What is required: Report each line below that contains the word "during", matching its case exactly.

Dataset records:
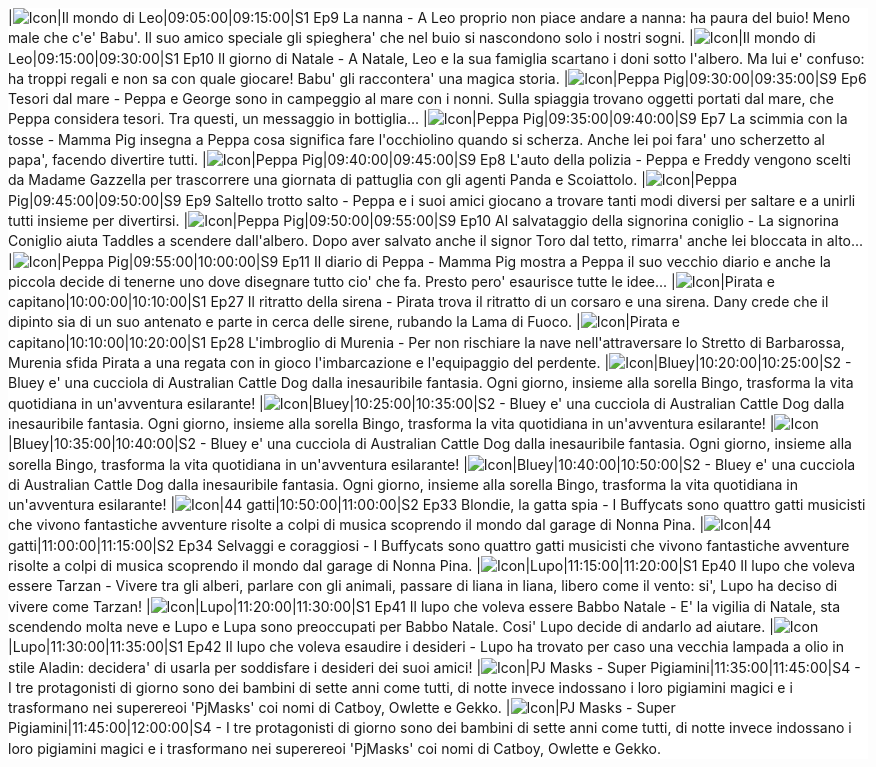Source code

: |![Icon](https://guidatv.sky.it/uuid/Kids_Cover_PFo0SiHH0.png)|Il mondo di Leo|09:05:00|09:15:00|S1 Ep9 La nanna - A Leo proprio non piace andare a nanna: ha paura del buio! Meno male che c&#039;e&#039; Babu&#039;. Il suo amico speciale gli spieghera&#039; che nel buio si nascondono solo i nostri sogni.
|![Icon](https://guidatv.sky.it/uuid/Kids_Cover_PFo0SiHH0.png)|Il mondo di Leo|09:15:00|09:30:00|S1 Ep10 Il giorno di Natale - A Natale, Leo e la sua famiglia scartano i doni sotto l&#039;albero. Ma lui e&#039; confuso: ha troppi regali e non sa con quale giocare! Babu&#039; gli raccontera&#039; una magica storia.
|![Icon](https://guidatv.sky.it/uuid/Kids_Cover_PFo0SiHH0.png)|Peppa Pig|09:30:00|09:35:00|S9 Ep6 Tesori dal mare - Peppa e George sono in campeggio al mare con i nonni. Sulla spiaggia trovano oggetti portati dal mare, che Peppa considera tesori. Tra questi, un messaggio in bottiglia...
|![Icon](https://guidatv.sky.it/uuid/Kids_Cover_PFo0SiHH0.png)|Peppa Pig|09:35:00|09:40:00|S9 Ep7 La scimmia con la tosse - Mamma Pig insegna a Peppa cosa significa fare l&#039;occhiolino quando si scherza. Anche lei poi fara&#039; uno scherzetto al papa&#039;, facendo divertire tutti.
|![Icon](https://guidatv.sky.it/uuid/Kids_Cover_PFo0SiHH0.png)|Peppa Pig|09:40:00|09:45:00|S9 Ep8 L&#039;auto della polizia - Peppa e Freddy vengono scelti da Madame Gazzella per trascorrere una giornata di pattuglia con gli agenti Panda e Scoiattolo.
|![Icon](https://guidatv.sky.it/uuid/Kids_Cover_PFo0SiHH0.png)|Peppa Pig|09:45:00|09:50:00|S9 Ep9 Saltello trotto salto - Peppa e i suoi amici giocano a trovare tanti modi diversi per saltare e a unirli tutti insieme per divertirsi.
|![Icon](https://guidatv.sky.it/uuid/Kids_Cover_PFo0SiHH0.png)|Peppa Pig|09:50:00|09:55:00|S9 Ep10 Al salvataggio della signorina coniglio - La signorina Coniglio aiuta Taddles a scendere dall&#039;albero. Dopo aver salvato anche il signor Toro dal tetto, rimarra&#039; anche lei bloccata in alto...
|![Icon](https://guidatv.sky.it/uuid/Kids_Cover_PFo0SiHH0.png)|Peppa Pig|09:55:00|10:00:00|S9 Ep11 Il diario di Peppa - Mamma Pig mostra a Peppa il suo vecchio diario e anche la piccola decide di tenerne uno dove disegnare tutto cio&#039; che fa. Presto pero&#039; esaurisce tutte le idee...
|![Icon](https://guidatv.sky.it/uuid/Kids_Cover_PFo0SiHH0.png)|Pirata e capitano|10:00:00|10:10:00|S1 Ep27 Il ritratto della sirena - Pirata trova il ritratto di un corsaro e una sirena. Dany crede che il dipinto sia di un suo antenato e parte in cerca delle sirene, rubando la Lama di Fuoco.
|![Icon](https://guidatv.sky.it/uuid/Kids_Cover_PFo0SiHH0.png)|Pirata e capitano|10:10:00|10:20:00|S1 Ep28 L&#039;imbroglio di Murenia - Per non rischiare la nave nell&#039;attraversare lo Stretto di Barbarossa, Murenia sfida Pirata a una regata con in gioco l&#039;imbarcazione e l&#039;equipaggio del perdente.
|![Icon](https://guidatv.sky.it/uuid/Kids_Cover_PFo0SiHH0.png)|Bluey|10:20:00|10:25:00|S2 - Bluey e&#039; una cucciola di Australian Cattle Dog dalla inesauribile fantasia. Ogni giorno, insieme alla sorella Bingo, trasforma la vita quotidiana in un&#039;avventura esilarante!
|![Icon](https://guidatv.sky.it/uuid/Kids_Cover_PFo0SiHH0.png)|Bluey|10:25:00|10:35:00|S2 - Bluey e&#039; una cucciola di Australian Cattle Dog dalla inesauribile fantasia. Ogni giorno, insieme alla sorella Bingo, trasforma la vita quotidiana in un&#039;avventura esilarante!
|![Icon](https://guidatv.sky.it/uuid/Kids_Cover_PFo0SiHH0.png)|Bluey|10:35:00|10:40:00|S2 - Bluey e&#039; una cucciola di Australian Cattle Dog dalla inesauribile fantasia. Ogni giorno, insieme alla sorella Bingo, trasforma la vita quotidiana in un&#039;avventura esilarante!
|![Icon](https://guidatv.sky.it/uuid/Kids_Cover_PFo0SiHH0.png)|Bluey|10:40:00|10:50:00|S2 - Bluey e&#039; una cucciola di Australian Cattle Dog dalla inesauribile fantasia. Ogni giorno, insieme alla sorella Bingo, trasforma la vita quotidiana in un&#039;avventura esilarante!
|![Icon](https://guidatv.sky.it/uuid/Kids_Cover_PFo0SiHH0.png)|44 gatti|10:50:00|11:00:00|S2 Ep33 Blondie, la gatta spia - I Buffycats sono quattro gatti musicisti che vivono fantastiche avventure risolte a colpi di musica scoprendo il mondo dal garage di Nonna Pina.
|![Icon](https://guidatv.sky.it/uuid/Kids_Cover_PFo0SiHH0.png)|44 gatti|11:00:00|11:15:00|S2 Ep34 Selvaggi e coraggiosi - I Buffycats sono quattro gatti musicisti che vivono fantastiche avventure risolte a colpi di musica scoprendo il mondo dal garage di Nonna Pina.
|![Icon](https://guidatv.sky.it/uuid/Kids_Cover_PFo0SiHH0.png)|Lupo|11:15:00|11:20:00|S1 Ep40 Il lupo che voleva essere Tarzan - Vivere tra gli alberi, parlare con gli animali, passare di liana in liana, libero come il vento: si&#039;, Lupo ha deciso di vivere come Tarzan!
|![Icon](https://guidatv.sky.it/uuid/Kids_Cover_PFo0SiHH0.png)|Lupo|11:20:00|11:30:00|S1 Ep41 Il lupo che voleva essere Babbo Natale - E&#039; la vigilia di Natale, sta scendendo molta neve e Lupo e Lupa sono preoccupati per Babbo Natale. Cosi&#039; Lupo decide di andarlo ad aiutare.
|![Icon](https://guidatv.sky.it/uuid/Kids_Cover_PFo0SiHH0.png)|Lupo|11:30:00|11:35:00|S1 Ep42 Il lupo che voleva esaudire i desideri - Lupo ha trovato per caso una vecchia lampada a olio in stile Aladin: decidera&#039; di usarla per soddisfare i desideri dei suoi amici!
|![Icon](https://guidatv.sky.it/uuid/Kids_Cover_PFo0SiHH0.png)|PJ Masks - Super Pigiamini|11:35:00|11:45:00|S4 - I tre protagonisti di giorno sono dei bambini di sette anni come tutti, di notte invece indossano i loro pigiamini magici e i trasformano nei superereoi &#039;PjMasks&#039; coi nomi di Catboy, Owlette e Gekko.
|![Icon](https://guidatv.sky.it/uuid/Kids_Cover_PFo0SiHH0.png)|PJ Masks - Super Pigiamini|11:45:00|12:00:00|S4 - I tre protagonisti di giorno sono dei bambini di sette anni come tutti, di notte invece indossano i loro pigiamini magici e i trasformano nei superereoi &#039;PjMasks&#039; coi nomi di Catboy, Owlette e Gekko.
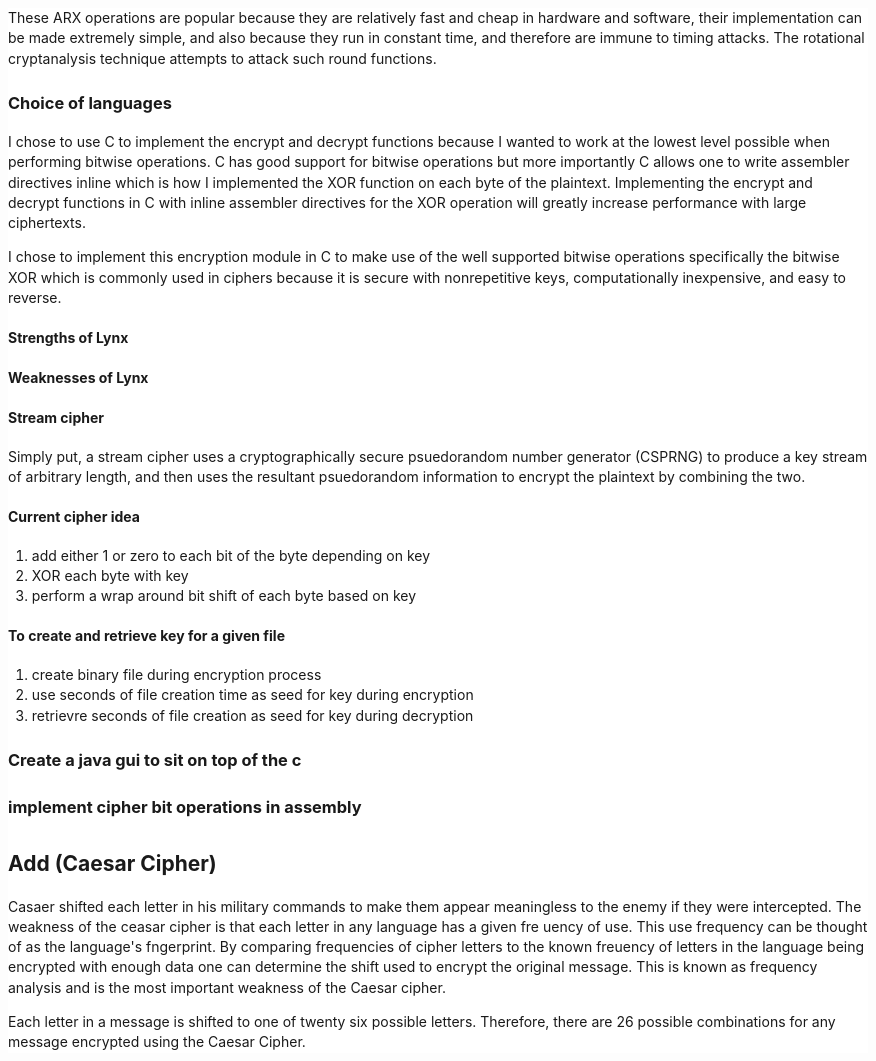 These ARX operations are popular because they are relatively fast and cheap in hardware and software, their implementation can be made extremely simple, and also because they run in constant time, and therefore are immune to timing attacks. The rotational cryptanalysis technique attempts to attack such round functions.

### Choice of languages
I chose to use C to implement the encrypt and decrypt functions because I wanted to work at the lowest level possible when performing bitwise operations. C has good support for bitwise operations but more importantly C allows one to write assembler directives inline which is how I implemented the XOR function on each byte of the plaintext. Implementing the encrypt and decrypt functions in C with inline assembler directives for the XOR operation will greatly increase performance with large ciphertexts. 

I chose to implement this encryption module in C to make use of the well supported bitwise operations specifically the bitwise XOR which is commonly used in ciphers because it is secure with nonrepetitive keys, computationally inexpensive, and easy to reverse.


#### Strengths of Lynx

#### Weaknesses of Lynx

#### Stream cipher
Simply put, a stream cipher uses a cryptographically secure psuedorandom number generator (CSPRNG) to produce a key stream of arbitrary length, and then uses the resultant psuedorandom information to encrypt the plaintext by combining the two.

#### Current cipher idea
1. add either 1 or zero to each bit of the byte depending on key
2. XOR each byte with key
3. perform a wrap around bit shift of each byte based on key

#### To create and retrieve key for a given file
1. create binary file during encryption process
2. use seconds of file creation time as seed for key during encryption
3. retrievre seconds of file creation as seed for key during decryption

### Create a java gui to sit on top of the c

### implement cipher bit operations in assembly 

## Add (Caesar Cipher)
Casaer shifted each letter in his military commands to make them appear meaningless to the enemy if they were intercepted. The weakness of the ceasar cipher is that each letter in any language has a given fre   uency of use. This use frequency can be thought of as the language's fngerprint. By comparing frequencies of cipher letters to the known freuency of letters in the language being encrypted with enough data one can determine the shift used to encrypt the original message. This is known as frequency analysis and is the most important weakness of the Caesar cipher.

Each letter in a message is shifted to one of twenty six possible letters. Therefore, there are 26 possible combinations for any message encrypted using the Caesar Cipher.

Answer to the problem:
1. create binary file during encryption process
2. use seconds of file creation time as seed for key during encryption
3. retrievre seconds of file creation as seed for key during decryption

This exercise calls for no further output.